Título: 'O Brasil perdeu a iniciativa para Chávez'
Autor: Manzano Filho, Gabriel
Fonte: O Estado de São Paulo, 10/12/2006, Nacional, p. A14

O presidente da Venezuela, Hugo Chávez, 'é um fenômeno novo na diplomacia continental, com um projeto revolucionário e determinação para levar adiante boa parte dele'. É inegável que há 'rivalidade potencial' entre ele e Lula, mas 'o presidente brasileiro já mostrou credenciais democráticas'.

Além disso, o interesse econômico enfraquece o discurso ideológico. 'Quando tomam decisões como uma expropriação, um desvio dos padrões internacionais, os países são rebaixados no horizonte da confiança internacional, e isso nenhum deles quer.'

É nesses e outros pontos que o ex-chanceler Luiz Felipe Lampreia baseia sua visão sobre o futuro do Brasil e da América do Sul, no momento em que os dois presidentes acabam de ganhar o segundo mandato. Ministro do Exterior por sete anos no governo FHC e vice-presidente do Centro Brasileiro de Relações Internacionais (Cebri), ele define como 'arqueológico' o projeto de terceiro-mundismo de muitos países e não entende o barulho que se faz em nome da 'diplomacia Sul-Sul', linha que já existia. Nesta entrevista, Lampreia diz quais os cenários e próximos desafios externos de Lula.

A reeleição de Chávez é boa ou má notícia para o governo Lula?

Chávez é um fenômeno novo. Não é só um líder populista a mais, como Haya de La Torre (Peru), Getúlio Vargas ou Perón (Argentina). Ele é populista, mas também revolucionário. Chávez tem projeto, determinação e ambição para levar adiante boa parte de sua agenda. Sua presença cria uma tensão. E o Brasil perdeu a iniciativa para Chávez e tem tido uma posição ambígua em relação a ele. Às vezes creio que há desrespeito de parte dele para com o governo brasileiro.

O segundo governo Chávez já promete uma nova Constituição, que lhe dará mais poderes, entre os quais o de se reeleger mais vezes. Essa estratégia de acabar com a democracia usando as regras democráticas pode se espalhar?

Acho que existe uma diferença fundamental. Nunca conversei com Lula, mas conheço bem o Chávez. Lula não é Chávez. Não tenho dúvidas das credenciais democráticas do presidente brasileiro. E tenho certeza de que Chávez não tem credencial democrática alguma.

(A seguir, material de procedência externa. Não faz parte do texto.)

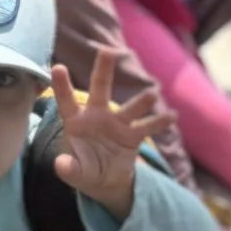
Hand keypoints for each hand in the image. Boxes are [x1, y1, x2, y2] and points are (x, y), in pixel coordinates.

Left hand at [46, 40, 166, 219]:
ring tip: (152, 94)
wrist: (104, 179)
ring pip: (129, 109)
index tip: (57, 67)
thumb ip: (68, 168)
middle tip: (108, 51)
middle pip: (100, 89)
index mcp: (76, 122)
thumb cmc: (83, 169)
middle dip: (103, 70)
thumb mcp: (74, 172)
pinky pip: (147, 127)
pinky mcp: (132, 135)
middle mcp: (96, 116)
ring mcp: (116, 124)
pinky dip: (159, 123)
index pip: (67, 101)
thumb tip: (61, 165)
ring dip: (141, 102)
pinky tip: (172, 116)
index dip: (62, 86)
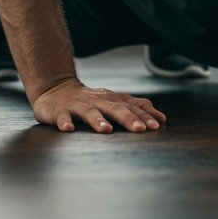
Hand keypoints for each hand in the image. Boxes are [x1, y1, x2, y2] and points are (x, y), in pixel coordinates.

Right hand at [32, 78, 165, 132]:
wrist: (56, 89)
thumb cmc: (91, 100)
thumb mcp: (114, 101)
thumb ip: (136, 107)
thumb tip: (161, 118)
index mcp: (111, 100)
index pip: (131, 106)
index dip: (145, 115)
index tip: (158, 125)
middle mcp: (97, 101)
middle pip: (115, 108)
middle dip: (128, 118)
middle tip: (140, 129)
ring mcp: (77, 105)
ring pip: (89, 112)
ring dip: (98, 120)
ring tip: (106, 130)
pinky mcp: (59, 111)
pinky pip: (62, 117)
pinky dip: (65, 122)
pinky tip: (68, 129)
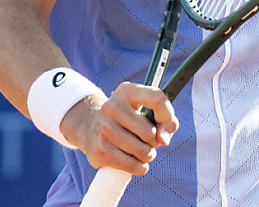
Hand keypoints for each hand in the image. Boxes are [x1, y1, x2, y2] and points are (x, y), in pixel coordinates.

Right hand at [61, 82, 177, 174]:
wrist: (91, 127)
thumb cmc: (129, 119)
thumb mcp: (147, 111)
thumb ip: (167, 121)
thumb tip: (163, 140)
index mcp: (126, 91)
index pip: (156, 98)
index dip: (167, 114)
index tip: (166, 121)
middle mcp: (112, 107)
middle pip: (150, 132)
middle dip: (154, 141)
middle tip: (147, 139)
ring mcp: (104, 129)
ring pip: (144, 152)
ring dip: (148, 155)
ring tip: (141, 150)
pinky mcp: (100, 151)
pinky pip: (134, 165)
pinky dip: (140, 167)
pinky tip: (135, 161)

Que impacto isso pode ter na diplomacia brasileira? Cria tensão?

Cria sim. Porque há, potencialmente, um antagonismo e rivalidade entre Chávez e Lula. Nosso governo tem feito a política econômica que faz, mantém uma política de não-intervenção nos vizinhos, comporta-se por parâmetros aceitos pelo mainstream internacional. Chávez, não. Visita Kadafi, faz jogadas de marketing, financia atividades cinzentas em países vizinhos. Não é à toa que a Venezuela, apesar de imenso investimento diplomático, não conseguiu eleger-se para o Conselho de Segurança da ONU.

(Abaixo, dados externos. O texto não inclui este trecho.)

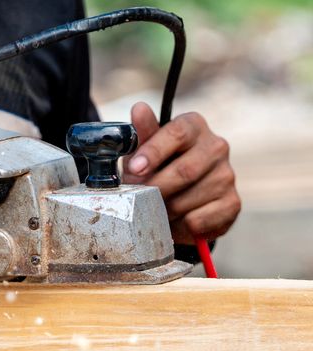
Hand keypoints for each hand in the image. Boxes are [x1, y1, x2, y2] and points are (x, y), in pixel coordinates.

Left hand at [122, 102, 240, 243]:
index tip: (134, 169)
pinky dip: (179, 227)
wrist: (177, 204)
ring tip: (155, 212)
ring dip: (164, 211)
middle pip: (184, 171)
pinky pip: (198, 220)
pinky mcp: (232, 204)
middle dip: (155, 189)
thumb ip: (141, 135)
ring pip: (187, 200)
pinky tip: (174, 222)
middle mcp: (216, 147)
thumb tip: (139, 108)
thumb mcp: (143, 153)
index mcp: (194, 127)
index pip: (177, 132)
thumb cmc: (157, 171)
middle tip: (137, 200)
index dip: (153, 152)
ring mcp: (227, 175)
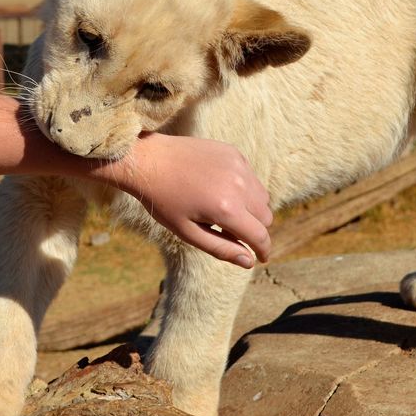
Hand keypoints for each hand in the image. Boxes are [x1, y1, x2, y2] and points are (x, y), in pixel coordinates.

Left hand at [106, 133, 272, 267]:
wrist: (149, 160)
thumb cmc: (165, 200)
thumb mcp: (188, 232)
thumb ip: (221, 248)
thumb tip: (249, 261)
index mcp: (227, 209)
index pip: (260, 236)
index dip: (263, 250)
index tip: (261, 258)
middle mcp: (238, 186)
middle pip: (266, 217)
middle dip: (255, 229)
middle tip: (232, 232)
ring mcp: (238, 166)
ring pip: (262, 197)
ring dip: (252, 209)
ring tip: (224, 210)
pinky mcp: (234, 154)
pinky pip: (251, 177)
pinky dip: (244, 188)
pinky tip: (219, 189)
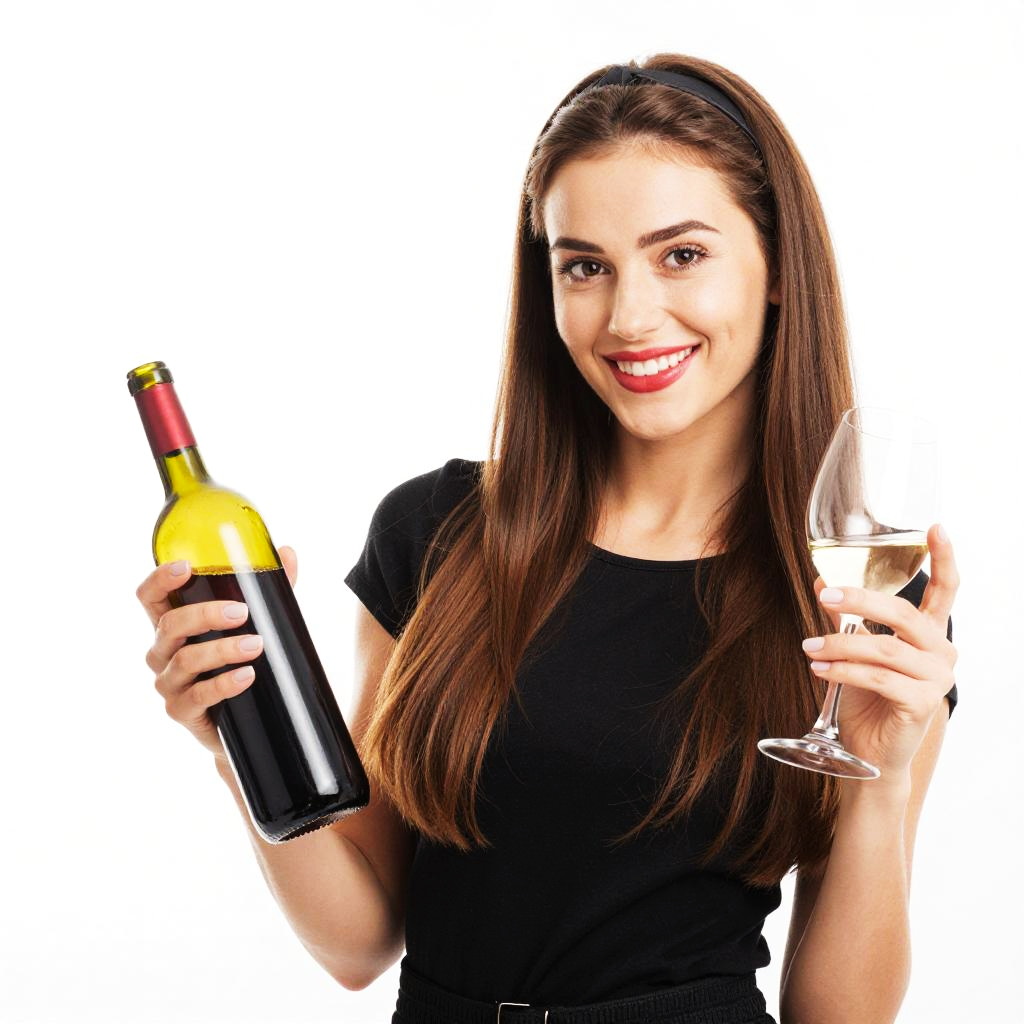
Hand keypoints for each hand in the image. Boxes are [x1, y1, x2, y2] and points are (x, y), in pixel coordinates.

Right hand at [135, 546, 298, 755]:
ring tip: (256, 645)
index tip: (186, 566)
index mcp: (173, 625)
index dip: (160, 579)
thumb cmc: (239, 661)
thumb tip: (287, 553)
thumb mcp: (255, 623)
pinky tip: (247, 675)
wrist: (248, 720)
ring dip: (221, 649)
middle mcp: (162, 653)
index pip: (151, 597)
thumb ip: (268, 590)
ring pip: (184, 660)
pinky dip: (223, 684)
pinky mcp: (182, 711)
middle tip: (241, 612)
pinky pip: (197, 696)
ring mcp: (169, 684)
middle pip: (169, 625)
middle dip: (204, 615)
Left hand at [802, 525, 958, 779]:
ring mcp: (935, 679)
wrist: (871, 752)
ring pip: (885, 648)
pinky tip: (819, 669)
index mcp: (930, 633)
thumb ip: (846, 617)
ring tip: (809, 647)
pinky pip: (879, 679)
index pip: (946, 590)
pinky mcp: (921, 705)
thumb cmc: (867, 697)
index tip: (936, 527)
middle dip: (861, 599)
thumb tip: (821, 579)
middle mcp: (941, 652)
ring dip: (840, 645)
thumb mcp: (856, 650)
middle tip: (825, 596)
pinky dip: (844, 671)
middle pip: (905, 614)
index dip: (944, 558)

Na região, Chávez tem buscado alianças com a Bolívia e a Argentina. Como o Brasil deveria reagir?

Com a Bolívia certamente, Evo Morales é um discípulo admitido de Chávez. A Argentina não. Ela atravessou um momento difícil, em que emitiu bônus para refinanciar a dívida, foi ajudada e retribuiu. Néstor Kirchner é um peronista, com sua visão estatizante, nacionalista. Mas não é um revolucionário. E no geral, na América do Sul, o fator fundamental é a economia. Vivemos uma decepção geral, com a incapacidade de superar a pobreza. Isso é um fertilizante extraordinário para tudo o que é antidemocrático.

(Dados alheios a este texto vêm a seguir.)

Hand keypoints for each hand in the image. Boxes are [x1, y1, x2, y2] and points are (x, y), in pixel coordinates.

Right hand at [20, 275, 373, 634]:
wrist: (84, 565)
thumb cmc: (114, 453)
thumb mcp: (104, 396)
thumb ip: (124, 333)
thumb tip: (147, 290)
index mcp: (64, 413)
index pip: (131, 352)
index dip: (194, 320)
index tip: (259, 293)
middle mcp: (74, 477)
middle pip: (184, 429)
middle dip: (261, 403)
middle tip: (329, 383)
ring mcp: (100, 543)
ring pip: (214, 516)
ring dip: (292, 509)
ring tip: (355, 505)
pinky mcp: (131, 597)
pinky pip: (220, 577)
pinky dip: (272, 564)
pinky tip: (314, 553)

Os problemas do Brasil com a Bolívia revelam um conflito entre interesses diplomáticos e ideologia?

De fato prevaleceram convicções de Lula, em nome de seus 'compañeros'. Mas o que pesa é que há um fato novo, a presença econômica forte do Brasil na Bolívia, afetando arrecadação tributária, receita de exportação. E há fatos novos também nas relações com Argentina, Uruguai, condicionando de modo distinto as relações na região. São coordenadas muito concretas e o Brasil ainda não aprendeu a lidar com isso, a ser um 'cachorro grande'.

O que vai mudar numa América Latina sem Fidel Castro?

Não acho que vá mudar muita coisa. Essa obsessão com Castro é restrita a grupos internos dos EUA. Cuba não tem mais o peso do passado. Hoje a preocupação americana com nossa região é, principalmente, a imigração.